It’s not surprising that people are letting their blood boil for no apparent reason these days. A cursory look at goings-on at this very moment can leave one weak or aghast or both.
First, Philippine Offshore Gaming Operator (POGO) secrets are spilling out and giving us one smirking Alice Guo and cohorts in our faces for days on end.
Second, Kingdom of Jesus Christ (KoJC) secrets are bubbling to the surface and giving us one Pastor Apollo Quiboloy and co-accused deadpanning shocking allegations of human trafficking.
And third, the barely concealed animosity rising out of the budget hearings from personalities that we will surely hear more of come 2025, on the road to the Senate polls.

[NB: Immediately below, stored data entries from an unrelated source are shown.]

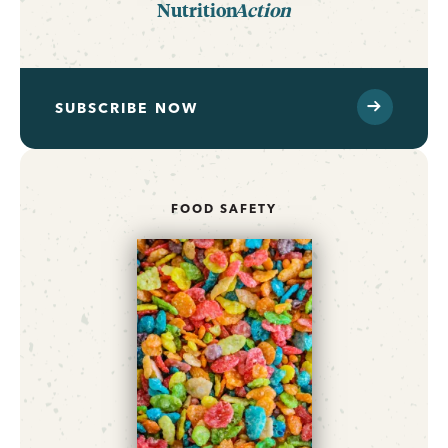
Nutrition
Action
SUBSCRIBE NOW
FOOD SAFETY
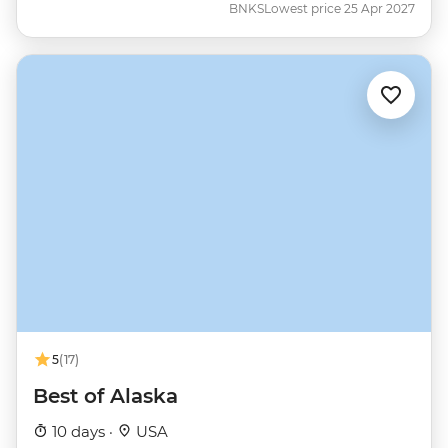
BNKS
Lowest price 25 Apr 2027
5
(17)
Best of Alaska
10 days ·
USA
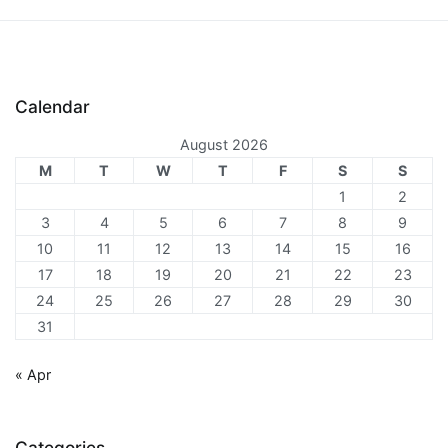
Calendar
August 2026
M
T
W
T
F
S
S
1
2
3
4
5
6
7
8
9
10
11
12
13
14
15
16
17
18
19
20
21
22
23
24
25
26
27
28
29
30
31
« Apr
Categories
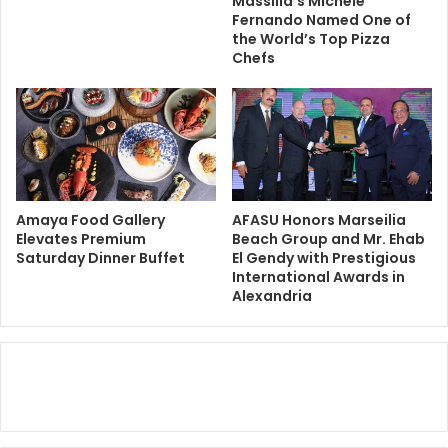
Massilia’s Michele
Fernando Named One of
the World’s Top Pizza
Chefs
Amaya Food Gallery
AFASU Honors Marseilia
Elevates Premium
Beach Group and Mr. Ehab
Saturday Dinner Buffet
El Gendy with Prestigious
International Awards in
Alexandria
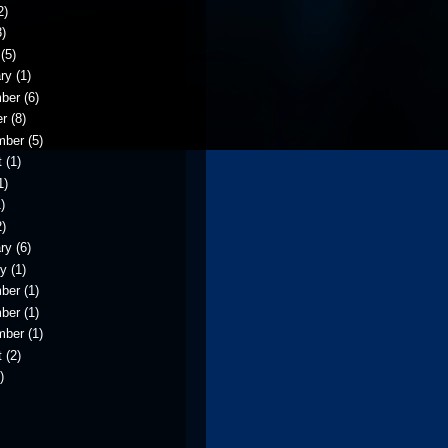
2)
)
(5)
ry
(1)
ber
(6)
er
(8)
mber
(5)
t
(1)
1)
)
)
ry
(6)
ry
(1)
ber
(1)
ber
(1)
mber
(1)
t
(2)
)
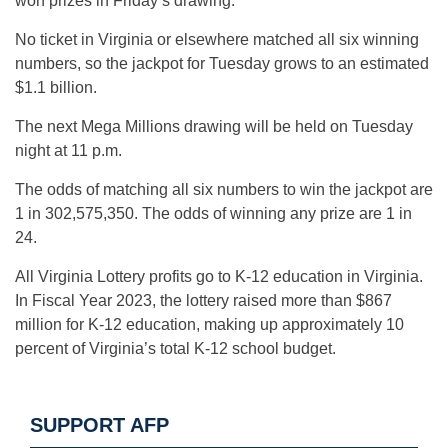
won prizes in Friday’s drawing.
No ticket in Virginia or elsewhere matched all six winning
numbers, so the jackpot for Tuesday grows to an estimated
$1.1 billion.
The next Mega Millions drawing will be held on Tuesday
night at 11 p.m.
The odds of matching all six numbers to win the jackpot are
1 in 302,575,350. The odds of winning any prize are 1 in
24.
All Virginia Lottery profits go to K-12 education in Virginia.
In Fiscal Year 2023, the lottery raised more than $867
million for K-12 education, making up approximately 10
percent of Virginia’s total K-12 school budget.
SUPPORT AFP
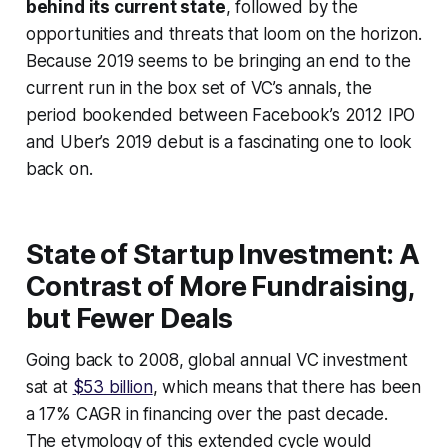
behind its current state
, followed by the
opportunities and threats that loom on the horizon.
Because 2019 seems to be bringing an end to the
current run in the box set of VC’s annals, the
period bookended between Facebook’s 2012 IPO
and Uber’s 2019 debut is a fascinating one to look
back on.
State of Startup Investment: A
Contrast of More Fundraising,
but Fewer Deals
Going back to 2008, global annual VC investment
sat at
$53 billion
, which means that there has been
a 17% CAGR in financing over the past decade.
The etymology of this extended cycle would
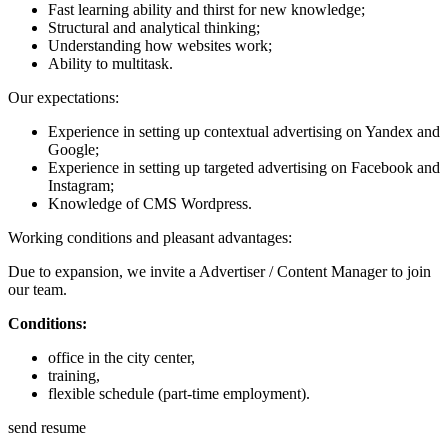
Fast learning ability and thirst for new knowledge;
Structural and analytical thinking;
Understanding how websites work;
Ability to multitask.
Our expectations:
Experience in setting up contextual advertising on Yandex and
Google;
Experience in setting up targeted advertising on Facebook and
Instagram;
Knowledge of CMS Wordpress.
Working conditions and pleasant advantages:
Due to expansion, we invite a Advertiser / Content Manager to join
our team.
Conditions:
office in the city center,
training,
flexible schedule (part-time employment).
send resume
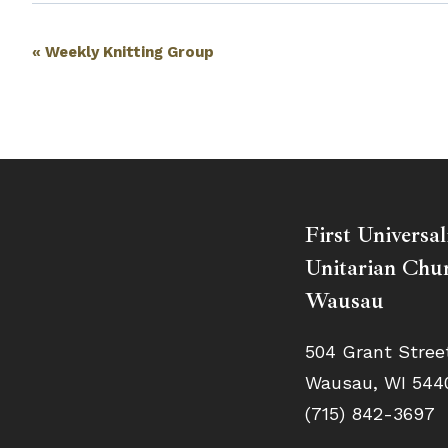
Event
«
Weekly Knitting Group
Navigation
First Universal
Unitarian Chur
Wausau
504 Grant Stree
Wausau, WI 544
(715) 842-3697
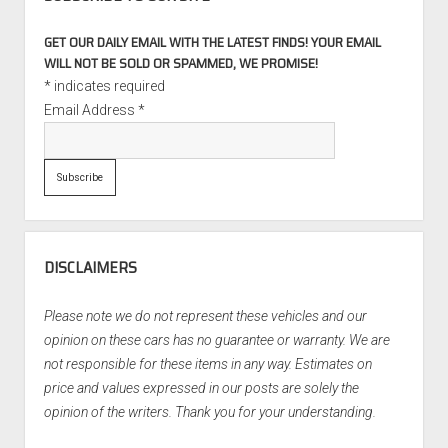
GET OUR DAILY EMAIL WITH THE LATEST FINDS! YOUR EMAIL
WILL NOT BE SOLD OR SPAMMED, WE PROMISE!
*
indicates required
Email Address
*
DISCLAIMERS
Please note we do not represent these vehicles and our
opinion on these cars has no guarantee or warranty. We are
not responsible for these items in any way. Estimates on
price and values expressed in our posts are solely the
opinion of the writers. Thank you for your understanding.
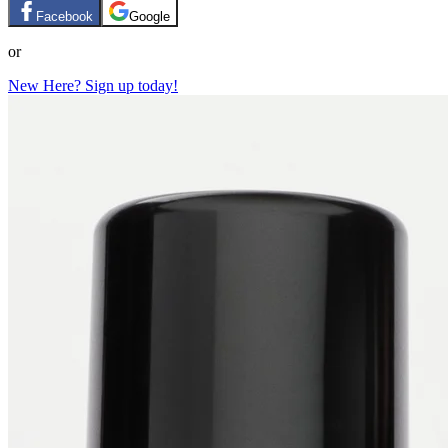
Facebook
Google
or
New Here? Sign up today!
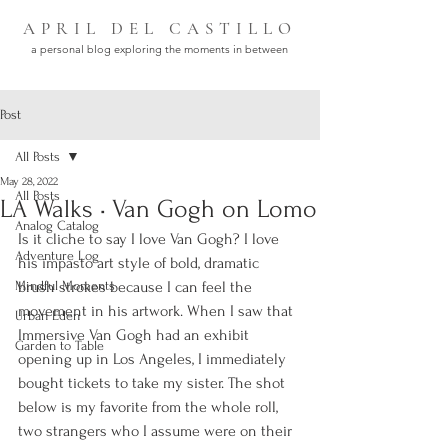
APRIL DEL CASTILLO
a personal blog exploring the moments in between
Post
All Posts
May 28, 2022
All Posts
LA Walks • Van Gogh on Lomo
Analog Catalog
Is it cliche to say I love Van Gogh? I love 
Adventure Log
his impasto art style of bold, dramatic 
Mindful Moments
brush strokes because I can feel the 
movement in his artwork. When I saw that 
Urban Eden
Immersive Van Gogh had an exhibit 
Garden to Table
opening up in Los Angeles, I immediately 
bought tickets to take my sister. The shot 
below is my favorite from the whole roll, 
two strangers who I assume were on their 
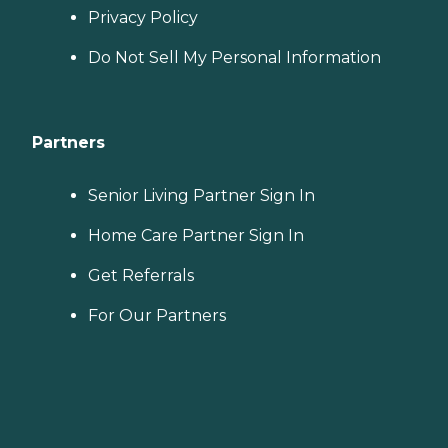
Privacy Policy
Do Not Sell My Personal Information
Partners
Senior Living Partner Sign In
Home Care Partner Sign In
Get Referrals
For Our Partners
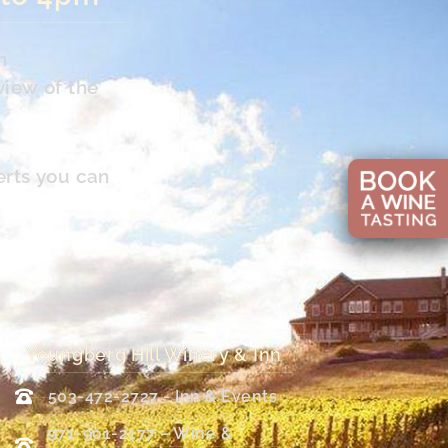
n
view of the
erts you can
Youngberg Hill Winery & Inn
503-472-2727 - Inn & Events
971-901-2177 – Wine &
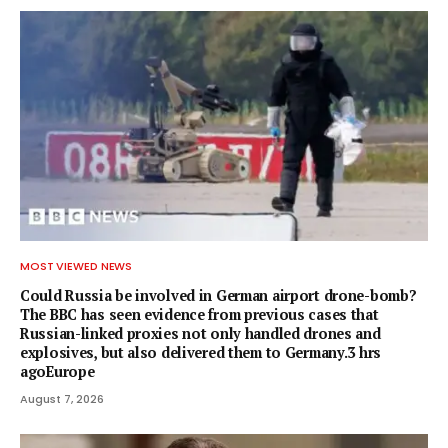
MOST VIEWED NEWS
Could Russia be involved in German airport drone-bomb?
The BBC has seen evidence from previous cases that
Russian-linked proxies not only handled drones and
explosives, but also delivered them to Germany.3 hrs
agoEurope
August 7, 2026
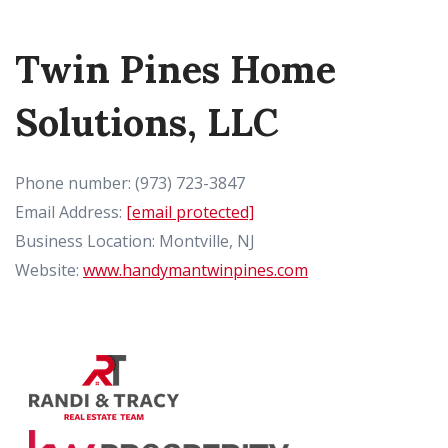
Twin Pines Home
Solutions, LLC
Phone number: (973) 723-3847
Email Address:
[email protected]
Business Location: Montville, NJ
Website:
www.handymantwinpines.com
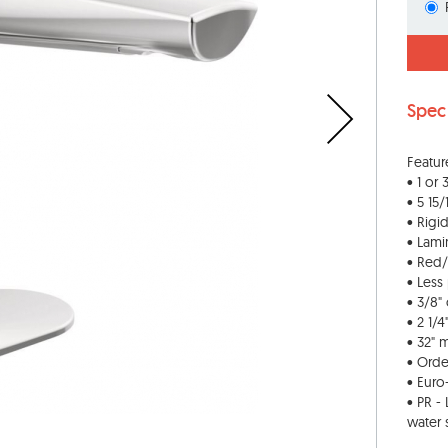
Spec
Featur
• 1 or
• 5 15/
• Rigi
• Lami
• Red/
• Les
• 3/8"
• 2 1/
• 32" 
• Orde
• Eur
• PR -
water 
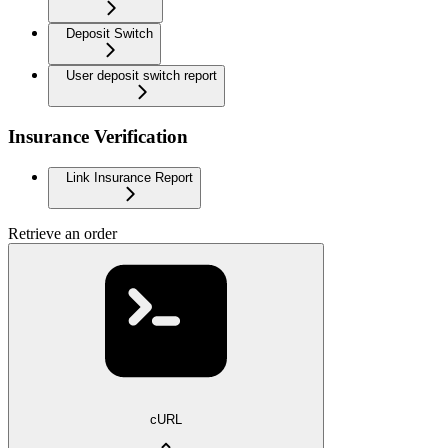
Deposit Switch
User deposit switch report
Insurance Verification
Link Insurance Report
Retrieve an order
cURL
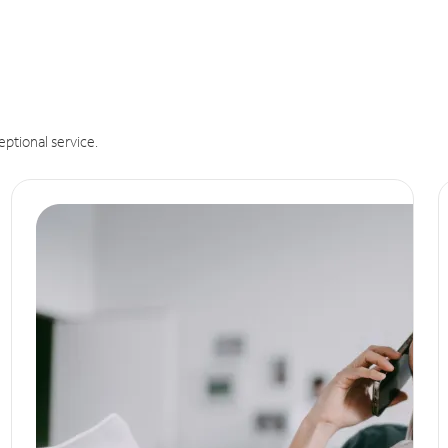
eptional service.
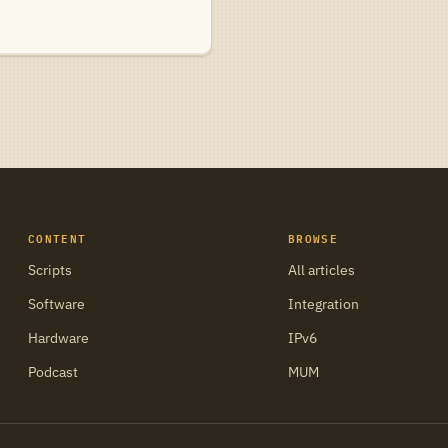
CONTENT
BROWSE
Scripts
All articles
Software
Integration
Hardware
IPv6
Podcast
MUM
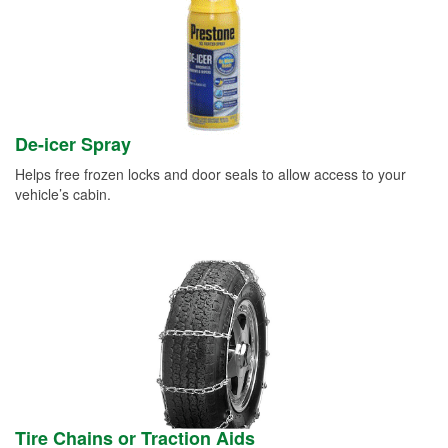
De-icer Spray
Helps free frozen locks and door seals to allow access to your
vehicle’s cabin.
Tire Chains or Traction Aids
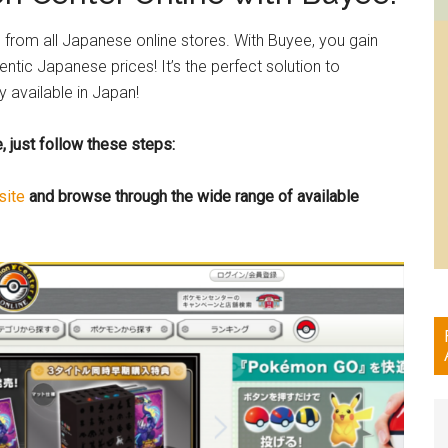
from all Japanese online stores. With Buyee, you gain
tic Japanese prices! It’s the perfect solution to
 available in Japan!
 just follow these steps:
site
and browse through the wide range of available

The upcoming midterm elections are not far from our minds when looking at every little piece of news these days. Motives aside, we may think it’s just “normal” to expect antics and revelations when any election approaches. It’s not surprising, we tell ourselves, for political parties to have already strategized and started moving to get their pawns in place. Par for the course, we say, only that it no longer sits unnoticed these days.
The news keeps getting wilder, and the hearings ongoing at the Senate just today breeds unwanted thoughts — suspicions we long to deny, to prove wrong, to laugh off as just another day in paradise — because they sound too much like fiction, but it’s a plot we cannot simply turn off at whim. And we shouldn’t even try.
Therein lies the pain — when unreality fills the reality to the undeniable brim.
Again, I wonder. How did an Alice Guo or Guo Hua Ping end up a local politician, then manage to escape the country? How did she fool the people of Tarlac, and let a POGO facility thrive in plain sight even as it was supposedly a hub of human trafficking?
How are we, today, listening to Chinese translators replying to all the questions being asked by Senator Risa Hontiveros, and maybe feeling just a little invaded?
These murmurs of sleeper cells no longer sound too crazy, following reports of similar embedded persons in the United States, theirs from Russian soil. It’s too compelling to ignore as the world spirals into a situation that in the movie kingdom would be categorized as apocalyptic.
People are much too jaded now for political wannabes to try and twist their arm with the usual gambits. Star power? Well, PDP Laban will have actor Philip Salvador in the senatorial fray. The party’s campaign manager will be none other than Senator Robinhood Padilla, with the blessing of former President Rodrigo Duterte.
For their part, some political parties allied with the Marcos administration have banded together as a strategy for the coming elections. Their potential slate could be filled with superstars: Sotto, Villar, Cayetano, Marcos, Revilla, Tolentino, Abalos, Pacquiao, Tulfo, Lacson, Binay and Lapid. Talk about “winnability” — those surnames will make ballots ring on name recall alone.
At this point, we may have already given up on the idea of getting new, fresh faces to lead the nation in these transformative times. Many a well-intentioned wannabe had all the right qualifications, only to lose at the polls. Many a capable leader had been fielded to help change the game, only to be booted out by the politicking that they have no stomach for.
The infernal question of “What’s new?” will still get a resounding “nothing,” as many feel that traditional politics still rules the nation.
What jars the mind is this constant call for a “Bagong Pilipinas,” yet we see the likes of Guo Hua Ping running a show for years in our country while traitors in our midst have allowed such a thing to happen.
It’s the corruption that’s killing us, and I, for one, am fuming that nothing much has ever been done about it.